Hai bussato quando non ci stavamo pensando, proprio come pronosticato. Avevamo finito cena, in tv Lilli Gruber parlava di politica e noi commentavamo assenti. Tuo papà aveva iniziato a caricare la lavastoviglie, io ti accarezzavo attraverso la pancia, un po’ stanca e colma di quell’attesa che mi elettrizza da nove mesi. «Fabio – la voce mi era uscita sottile, mentre ancora non mi capacitavo di essere protagonista di quel momento – mi sa che ci siamo». Ci eravamo guardati, era trascorso un intero universo.

Non so bene cosa abbiamo detto, fatto, e pensato: era sera, era finita la giornata, ma tutto stava iniziando sotto i nostri occhi. La valigia per l’ospedale era pronta, la macchina in garage. Alle dieci meno un quarto di una fredda e tersa notte di gennaio ci siamo presentati al pronto soccorso. Io, tuo papà, e in fondo anche tu, che forse iniziavi a percepire qualche cambiamento in quella calda sacca protetta che ti aveva finora tenuto all’oscuro del mondo. Noi, invece, il mondo lo stavamo cavalcando alla velocità folle e leggiadra di chi sta generando la vita.

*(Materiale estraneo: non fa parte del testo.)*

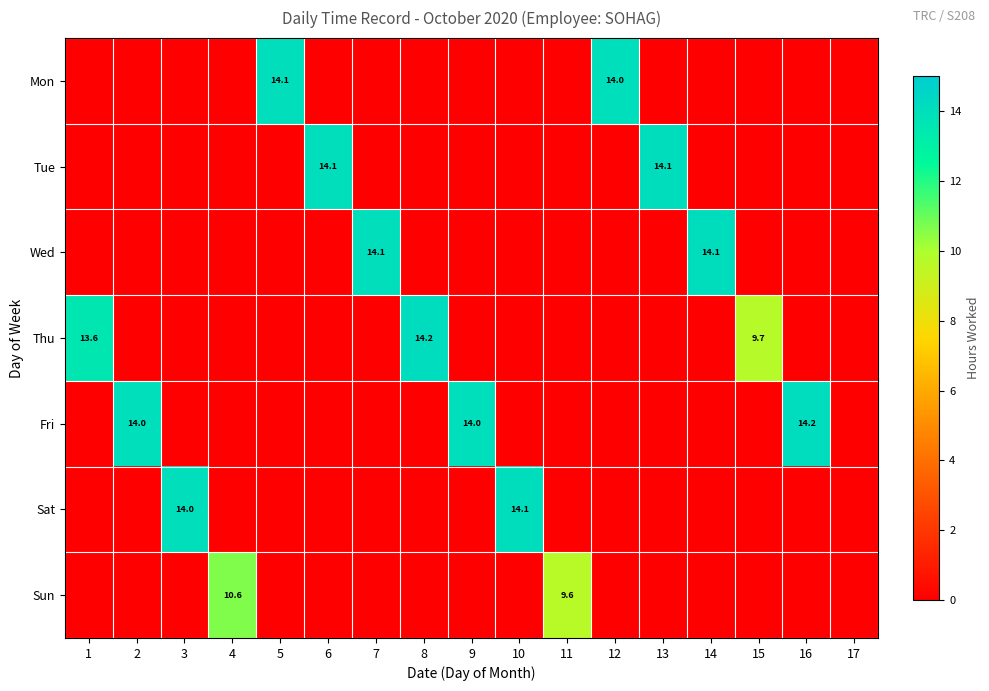

The value of Sun at 4 is 16.7. True or false?

False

E adesso eccoci qui, piccolo mio. Abbiamo fatto i controlli di prassi: le contrazioni non sono ancora giuste, la dilatazione non è ancora sufficiente, così ha sentenziato l’ostetrica che ci ha messi a letto, sparendo dietro la porta che si richiudeva. Ci ha lasciati soli, in questa stanza affacciata sul mare scuro increspato dai fari del porto. Io e te, nella notte che rivoluzionerà tutto.

Sei pronto, cucciolo? Ti penso a ogni respiro, le viscere strette dalla voglia di abbracciarti, in questa attesa che non è mai stata più spasmodica di adesso. Poche ore, qualche giro di lancetta mentre sento il corpo adattarsi alla tua prossima partenza, e immagino te, le tue manine strette a pugno, il terrore del viaggio verso una destinazione ignota, lo sconcerto della luce che ti accoglierà. So che ci sei: sento i tuoi piedini, il tuo singhiozzo e il tuo sonno innocente. Ci conosciamo anche se non ci siamo mai visti, separati da una pancia, io nel mondo del sole e della luna, tu nel magico liquido dove si coltiva la vita, all’oscuro di tutto, cieco rappresentate della meraviglia umana.

Vorrei che questa notte non passasse mai, amore mio. In questo silenzio invisibile ti parlo e stempero la paura, sogno la voglia di cullarti, e conservo la speranza che l’alba non ci avvisi e ci sorprenda così, squarciando dolcemente il buio della stanza e accendendo i riflettori della nuova vita che illuminerà la nostra.